Thursday, 4:30 PM
Father sues airline for letting his daughter fly south
By Shelley Murphy
In the midst of a divorce case last March, the mother of 2-year-old Chloe Combe-Rivas secretly boarded a Continental Airlines flight in Kansas City with her daughter, caught a connecting flight from Houston to Mexico, and never returned.
Monday, the young girl’s distraught father, Didier Combe, 40, filed a federal lawsuit in Boston against Continental Airlines, accusing the carrier of negligence, breach of contract, and interference with custodial relations. The suit says Continental ignored its own regulations, which require a single parent traveling from the United States to Mexico with a minor child to provide a notarized letter from the other parent authorizing the trip.
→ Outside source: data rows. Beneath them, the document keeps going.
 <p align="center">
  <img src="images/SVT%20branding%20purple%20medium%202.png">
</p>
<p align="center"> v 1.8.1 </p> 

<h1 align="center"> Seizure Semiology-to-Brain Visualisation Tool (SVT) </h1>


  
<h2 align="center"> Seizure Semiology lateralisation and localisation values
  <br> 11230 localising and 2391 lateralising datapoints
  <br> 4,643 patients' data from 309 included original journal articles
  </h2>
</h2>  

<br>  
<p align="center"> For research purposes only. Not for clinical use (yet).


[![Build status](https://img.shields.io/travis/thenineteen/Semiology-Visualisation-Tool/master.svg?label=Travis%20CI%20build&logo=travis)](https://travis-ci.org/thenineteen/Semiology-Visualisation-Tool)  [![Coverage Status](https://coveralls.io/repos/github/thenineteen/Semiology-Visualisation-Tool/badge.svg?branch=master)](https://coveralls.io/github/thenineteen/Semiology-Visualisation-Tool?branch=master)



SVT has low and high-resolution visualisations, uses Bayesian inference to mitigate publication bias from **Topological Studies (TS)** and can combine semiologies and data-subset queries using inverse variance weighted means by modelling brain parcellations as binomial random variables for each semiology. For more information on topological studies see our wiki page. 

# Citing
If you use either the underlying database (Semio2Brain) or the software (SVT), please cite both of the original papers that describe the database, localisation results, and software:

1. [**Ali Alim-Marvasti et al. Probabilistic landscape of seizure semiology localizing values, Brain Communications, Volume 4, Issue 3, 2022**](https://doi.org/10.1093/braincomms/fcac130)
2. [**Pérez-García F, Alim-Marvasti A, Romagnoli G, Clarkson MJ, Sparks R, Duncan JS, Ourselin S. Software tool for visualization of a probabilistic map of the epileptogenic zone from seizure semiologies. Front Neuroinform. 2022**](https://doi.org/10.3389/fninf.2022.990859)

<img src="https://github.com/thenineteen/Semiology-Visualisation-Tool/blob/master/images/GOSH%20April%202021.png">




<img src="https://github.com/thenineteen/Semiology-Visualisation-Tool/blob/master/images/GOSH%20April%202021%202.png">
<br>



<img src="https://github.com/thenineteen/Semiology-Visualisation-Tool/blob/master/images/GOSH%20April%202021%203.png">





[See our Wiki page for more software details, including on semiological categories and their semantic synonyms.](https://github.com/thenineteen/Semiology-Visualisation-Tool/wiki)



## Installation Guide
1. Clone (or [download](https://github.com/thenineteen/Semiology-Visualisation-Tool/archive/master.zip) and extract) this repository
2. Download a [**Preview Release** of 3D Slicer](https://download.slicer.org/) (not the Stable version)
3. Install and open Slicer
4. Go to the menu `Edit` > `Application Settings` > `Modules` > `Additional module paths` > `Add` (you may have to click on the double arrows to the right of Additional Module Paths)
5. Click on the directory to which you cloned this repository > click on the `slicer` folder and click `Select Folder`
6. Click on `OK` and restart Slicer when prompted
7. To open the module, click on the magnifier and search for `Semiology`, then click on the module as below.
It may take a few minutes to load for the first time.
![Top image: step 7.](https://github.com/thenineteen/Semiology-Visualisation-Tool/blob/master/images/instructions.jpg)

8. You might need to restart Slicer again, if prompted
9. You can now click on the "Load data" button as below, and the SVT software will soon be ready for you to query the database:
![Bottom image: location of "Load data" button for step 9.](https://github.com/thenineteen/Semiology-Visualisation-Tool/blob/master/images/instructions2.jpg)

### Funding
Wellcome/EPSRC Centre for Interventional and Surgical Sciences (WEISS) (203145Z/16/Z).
"I just feel that they didn’t protect my child the way it was supposed to be done," said Combe, who has made six trips to Mexico in a vain search for the brown-eyed, curly-haired daughter he hasn’t seen since his former wife failed to return her from a visit. "I know that I have to try everything to get her back."
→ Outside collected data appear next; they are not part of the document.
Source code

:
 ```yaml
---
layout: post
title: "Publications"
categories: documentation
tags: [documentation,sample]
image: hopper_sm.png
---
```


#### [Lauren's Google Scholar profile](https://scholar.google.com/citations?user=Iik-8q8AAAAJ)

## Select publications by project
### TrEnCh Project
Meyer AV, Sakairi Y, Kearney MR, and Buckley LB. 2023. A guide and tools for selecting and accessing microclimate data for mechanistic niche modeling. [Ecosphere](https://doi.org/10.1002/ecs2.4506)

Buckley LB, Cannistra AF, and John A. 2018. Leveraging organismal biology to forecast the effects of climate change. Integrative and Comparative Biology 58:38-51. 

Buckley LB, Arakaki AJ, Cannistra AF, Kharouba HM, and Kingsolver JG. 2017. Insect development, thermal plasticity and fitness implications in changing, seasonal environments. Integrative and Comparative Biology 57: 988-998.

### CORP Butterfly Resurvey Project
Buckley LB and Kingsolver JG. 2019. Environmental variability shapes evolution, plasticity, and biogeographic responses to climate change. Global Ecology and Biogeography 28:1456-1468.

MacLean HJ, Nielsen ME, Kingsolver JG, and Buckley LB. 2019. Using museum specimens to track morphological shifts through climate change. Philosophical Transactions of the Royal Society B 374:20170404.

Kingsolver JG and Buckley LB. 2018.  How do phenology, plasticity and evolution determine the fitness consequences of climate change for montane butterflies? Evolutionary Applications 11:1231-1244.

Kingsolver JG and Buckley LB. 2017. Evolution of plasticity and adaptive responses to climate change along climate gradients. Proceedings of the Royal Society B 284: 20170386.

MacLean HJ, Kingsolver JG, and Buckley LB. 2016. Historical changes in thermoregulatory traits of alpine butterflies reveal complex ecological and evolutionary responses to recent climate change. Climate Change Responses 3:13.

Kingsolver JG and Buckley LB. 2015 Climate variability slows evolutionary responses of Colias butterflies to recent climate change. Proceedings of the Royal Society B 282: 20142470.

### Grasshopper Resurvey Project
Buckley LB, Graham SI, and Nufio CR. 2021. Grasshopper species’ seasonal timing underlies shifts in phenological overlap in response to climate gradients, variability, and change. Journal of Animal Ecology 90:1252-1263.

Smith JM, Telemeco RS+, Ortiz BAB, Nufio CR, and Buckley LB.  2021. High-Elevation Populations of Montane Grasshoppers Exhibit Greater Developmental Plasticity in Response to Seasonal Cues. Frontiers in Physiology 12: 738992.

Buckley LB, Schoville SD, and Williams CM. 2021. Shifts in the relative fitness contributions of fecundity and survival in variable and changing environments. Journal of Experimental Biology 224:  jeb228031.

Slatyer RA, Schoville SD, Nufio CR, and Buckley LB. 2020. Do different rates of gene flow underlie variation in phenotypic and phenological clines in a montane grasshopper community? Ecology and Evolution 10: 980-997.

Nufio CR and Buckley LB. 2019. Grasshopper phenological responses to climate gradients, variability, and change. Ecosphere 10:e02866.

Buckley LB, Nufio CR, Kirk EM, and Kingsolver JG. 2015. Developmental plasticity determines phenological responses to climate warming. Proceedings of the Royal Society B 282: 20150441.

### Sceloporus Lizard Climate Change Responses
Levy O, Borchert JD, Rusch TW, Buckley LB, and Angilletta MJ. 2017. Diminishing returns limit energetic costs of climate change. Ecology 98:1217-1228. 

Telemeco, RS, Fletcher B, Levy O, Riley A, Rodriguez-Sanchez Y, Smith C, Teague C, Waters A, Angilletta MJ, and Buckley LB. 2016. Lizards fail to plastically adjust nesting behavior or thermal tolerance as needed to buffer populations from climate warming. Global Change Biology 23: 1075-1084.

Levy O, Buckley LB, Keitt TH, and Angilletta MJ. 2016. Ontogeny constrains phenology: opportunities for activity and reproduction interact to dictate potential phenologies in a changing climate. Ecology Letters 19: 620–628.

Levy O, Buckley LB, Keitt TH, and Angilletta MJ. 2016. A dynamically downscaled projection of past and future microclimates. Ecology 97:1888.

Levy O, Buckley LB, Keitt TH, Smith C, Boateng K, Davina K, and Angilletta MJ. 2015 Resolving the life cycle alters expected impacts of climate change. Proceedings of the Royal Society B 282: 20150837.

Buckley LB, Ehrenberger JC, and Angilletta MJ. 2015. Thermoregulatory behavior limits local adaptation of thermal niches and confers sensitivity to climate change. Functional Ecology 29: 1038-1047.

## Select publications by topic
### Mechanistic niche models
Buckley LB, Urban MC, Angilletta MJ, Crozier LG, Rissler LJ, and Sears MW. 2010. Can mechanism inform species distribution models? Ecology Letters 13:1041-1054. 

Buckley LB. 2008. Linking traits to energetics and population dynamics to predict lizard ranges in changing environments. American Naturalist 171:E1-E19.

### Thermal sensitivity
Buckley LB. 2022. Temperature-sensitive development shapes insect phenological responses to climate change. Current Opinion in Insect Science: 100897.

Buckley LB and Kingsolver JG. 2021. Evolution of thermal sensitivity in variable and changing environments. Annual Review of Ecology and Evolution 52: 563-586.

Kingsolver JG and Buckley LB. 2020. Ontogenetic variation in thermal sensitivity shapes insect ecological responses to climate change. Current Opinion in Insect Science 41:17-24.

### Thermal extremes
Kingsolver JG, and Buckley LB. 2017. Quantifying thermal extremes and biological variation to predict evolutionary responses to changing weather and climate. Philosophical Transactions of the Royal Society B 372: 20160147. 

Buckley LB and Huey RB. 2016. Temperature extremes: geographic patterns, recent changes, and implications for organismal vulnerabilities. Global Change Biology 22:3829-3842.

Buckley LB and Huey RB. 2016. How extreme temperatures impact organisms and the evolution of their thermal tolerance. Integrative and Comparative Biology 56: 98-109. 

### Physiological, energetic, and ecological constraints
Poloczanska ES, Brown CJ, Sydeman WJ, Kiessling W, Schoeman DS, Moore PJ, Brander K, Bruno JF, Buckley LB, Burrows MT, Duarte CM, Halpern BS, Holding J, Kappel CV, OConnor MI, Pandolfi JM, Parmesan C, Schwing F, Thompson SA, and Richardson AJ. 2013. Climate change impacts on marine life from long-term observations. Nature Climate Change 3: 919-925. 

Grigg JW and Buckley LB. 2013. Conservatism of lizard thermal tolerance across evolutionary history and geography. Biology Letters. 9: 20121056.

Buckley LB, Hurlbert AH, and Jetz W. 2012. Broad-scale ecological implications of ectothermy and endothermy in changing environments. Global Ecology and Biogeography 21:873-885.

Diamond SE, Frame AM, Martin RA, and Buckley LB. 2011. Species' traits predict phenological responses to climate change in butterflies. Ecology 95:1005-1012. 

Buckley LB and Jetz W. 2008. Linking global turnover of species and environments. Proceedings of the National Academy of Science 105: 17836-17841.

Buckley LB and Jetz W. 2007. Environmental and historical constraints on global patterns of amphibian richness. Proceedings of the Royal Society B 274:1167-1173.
A spokeswoman for Continental Airlines, Julie King, said the company has not yet received a copy of the lawsuit and declined to comment.
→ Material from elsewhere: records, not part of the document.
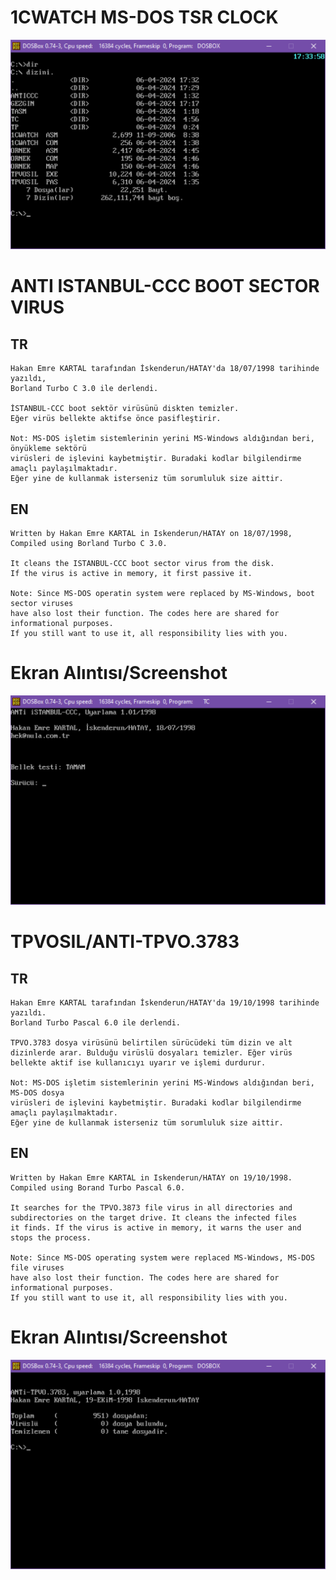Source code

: # 1CWATCH MS-DOS TSR CLOCK

![1CWATCH](https://github.com/AIntelligent/MSDOS/blob/ebaa74adf68421166e9397e195e6e2bfa1c0a197/1CWATCH/screenshots/1CWATCH_1.PNG)

# ANTI ISTANBUL-CCC BOOT SECTOR VIRUS

## TR
    Hakan Emre KARTAL tarafından İskenderun/HATAY'da 18/07/1998 tarihinde yazıldı,
    Borland Turbo C 3.0 ile derlendi.
    
    İSTANBUL-CCC boot sektör virüsünü diskten temizler.
    Eğer virüs bellekte aktifse önce pasifleştirir.

    Not: MS-DOS işletim sistemlerinin yerini MS-Windows aldığından beri, önyükleme sektörü 
    virüsleri de işlevini kaybetmiştir. Buradaki kodlar bilgilendirme amaçlı paylaşılmaktadır.
    Eğer yine de kullanmak isterseniz tüm sorumluluk size aittir.

## EN
    Written by Hakan Emre KARTAL in Iskenderun/HATAY on 18/07/1998,
    Compiled using Borland Turbo C 3.0.

    It cleans the ISTANBUL-CCC boot sector virus from the disk.
    If the virus is active in memory, it first passive it.

    Note: Since MS-DOS operatin system were replaced by MS-Windows, boot sector viruses
    have also lost their function. The codes here are shared for informational purposes.
    If you still want to use it, all responsibility lies with you.

# Ekran Alıntısı/Screenshot

![ANTI-CCC](https://github.com/AIntelligent/MSDOS/blob/67b94596f017f2fb15260b0b2d160adae3821ca3/ANTI-CCC/screenshots/ANTI-CCC_1.PNG)

# TPVOSIL/ANTI-TPVO.3783

## TR
    Hakan Emre KARTAL tarafından İskenderun/HATAY'da 19/10/1998 tarihinde yazıldı.
    Borland Turbo Pascal 6.0 ile derlendi.

    TPVO.3783 dosya virüsünü belirtilen sürücüdeki tüm dizin ve alt
    dizinlerde arar. Bulduğu virüslü dosyaları temizler. Eğer virüs
    bellekte aktif ise kullanıcıyı uyarır ve işlemi durdurur.

    Not: MS-DOS işletim sistemlerinin yerini MS-Windows aldığından beri, MS-DOS dosya 
    virüsleri de işlevini kaybetmiştir. Buradaki kodlar bilgilendirme amaçlı paylaşılmaktadır.
    Eğer yine de kullanmak isterseniz tüm sorumluluk size aittir.

## EN
    Written by Hakan Emre KARTAL in Iskenderun/HATAY on 19/10/1998.
    Compiled using Borand Turbo Pascal 6.0.

    It searches for the TPVO.3873 file virus in all directories and
    subdirectories on the target drive. It cleans the infected files
    it finds. If the virus is active in memory, it warns the user and
    stops the process.

    Note: Since MS-DOS operating system were replaced MS-Windows, MS-DOS file viruses
    have also lost their function. The codes here are shared for informational purposes.
    If you still want to use it, all responsibility lies with you.

# Ekran Alıntısı/Screenshot
![ANTI-TPVO.3783](https://github.com/AIntelligent/MSDOS/blob/8252148dde47e1b2807b12a93a086f4c64094456/ANTI-TPVO.3783/screenshots/TPVO_1.PNG)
Combe, a French native who came to the United States on a tennis scholarship in 1991 and became a citizen two years ago, said he and his former wife, Aline Rivas-Vera, were living in Kansas City, going through a divorce, and sharing 50-50 custody of their daughter when she fled last year. He recently moved to Ipswich.
"I brought Chloe to her Mom’s for the day on March 14," said Combe. He said he later learned that Rivas-Vera, 27, who is a Mexican citizen, had boarded Continental Flight 2547 from Kansas City to Houston with their daughter, then caught Continental Flight 1524 to Mexico City.
A Missouri court granted Combe full custody of his daughter last year, and in June, his former wife was indicted by a federal grand jury in Missouri on an international parental kidnapping charge.
Lawyer Anthony Tarricone of Boston, who represents Combe, accused Continental Airlines of failing to protect Chloe Combe-Rivas and violating regulations that were specifically designed to prevent parental kidnapping.